Misconception: D0140 should not be used because all plans only allow two exams
Truth: Some plans may limit benefits to two exams per year; however, other plans do not have this limitation. Bill what you perform. Inform the patient that payment for this necessary exam may be subject to the plan limits and that they may be responsible for the fee.
Misconception: D9310 is never covered.
Truth: D9310 may be covered but must be supported by documentation that should include a copy of the referral letter provided by the referring entity. If the referral is made as a result of a medical condition that affects the oral cavity or if an oral condition affects a medical condition, include that information as justification for D9310.

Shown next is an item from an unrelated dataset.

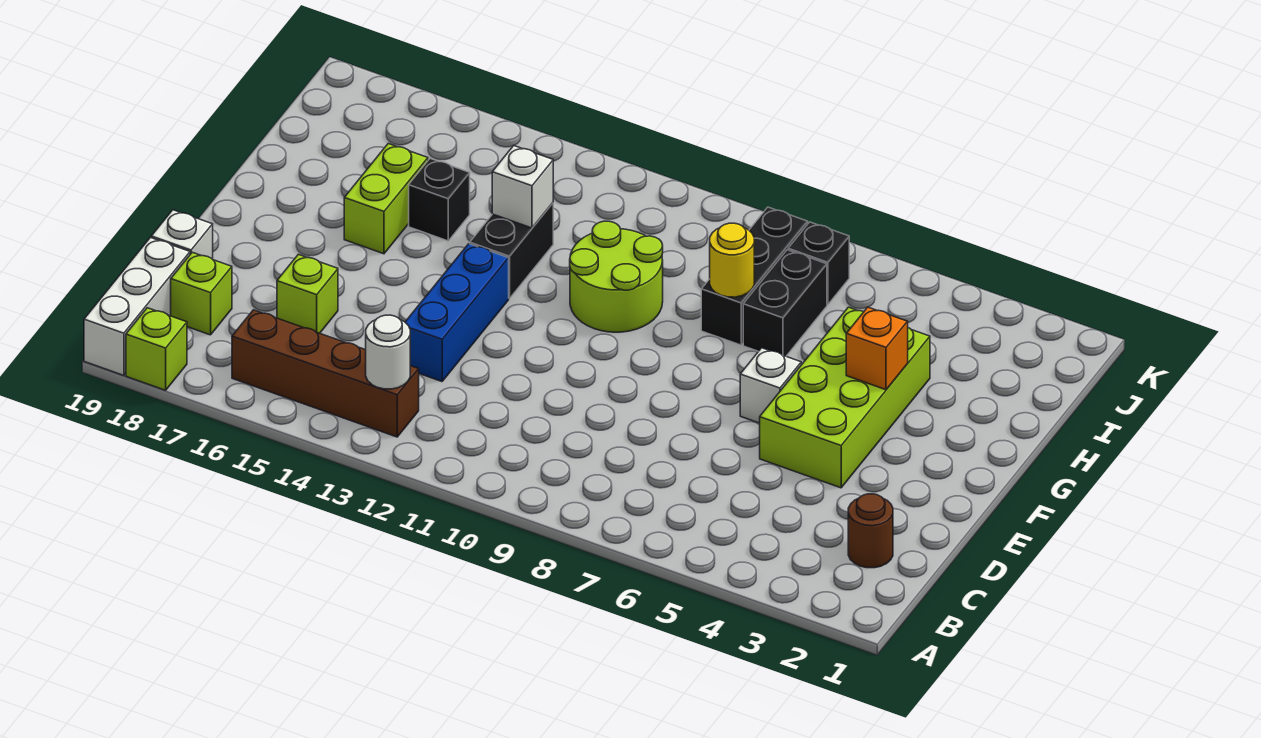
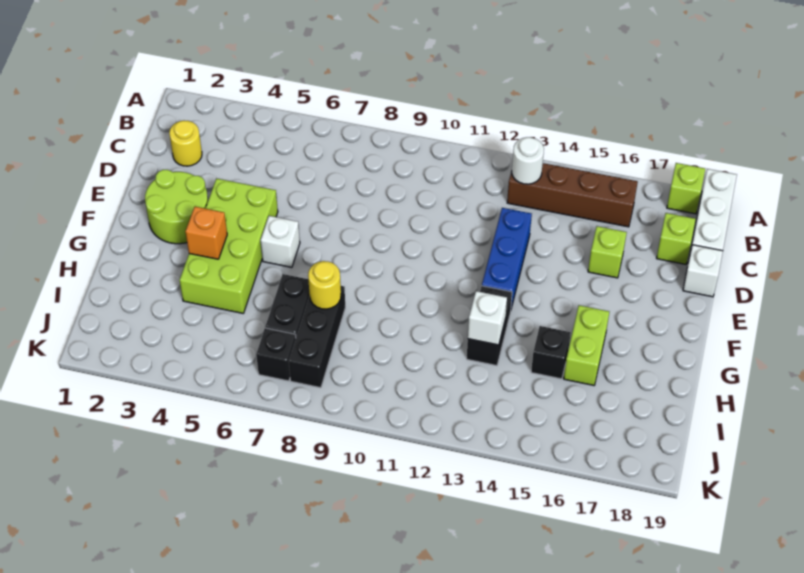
brown 1x1 round brick [848,494,893,568] -> yellow 1x1 round brick [169,121,202,166]
lime 2x2 round brick [570,221,663,332] -> lime 2x2 round brick moved to [145,170,208,244]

Misconception: D0160 is never covered.
Truth: D0160 may be covered but must be supported by documentation that should include a report/copy of the complex diagnosis. History of the comprehensive oral evaluation (D0150) may be required prior to reporting D0160 for reimbursement. “Spell it all out” in the narrative for D0160.
As far as limitations by third-party payers for reimbursement for these procedures, it varies widely from plan to plan. Reimbursement is limited and governed by the provisions of that plan. Bill and code for what you perform, not for what you believe the carrier will pay. It is, however, acceptable to ask the payer to consider an alternative benefit, in the event that the exam provided is subject to the plans limitations.
The intent of this article has been to provide a basic understanding of the coding nomenclature and the components of each of the evaluation codes. Some of these evaluation codes are more straightforward than others; however, armed with the information contained herein, you have a greater opportunity to pass your next exam “with flying colors.”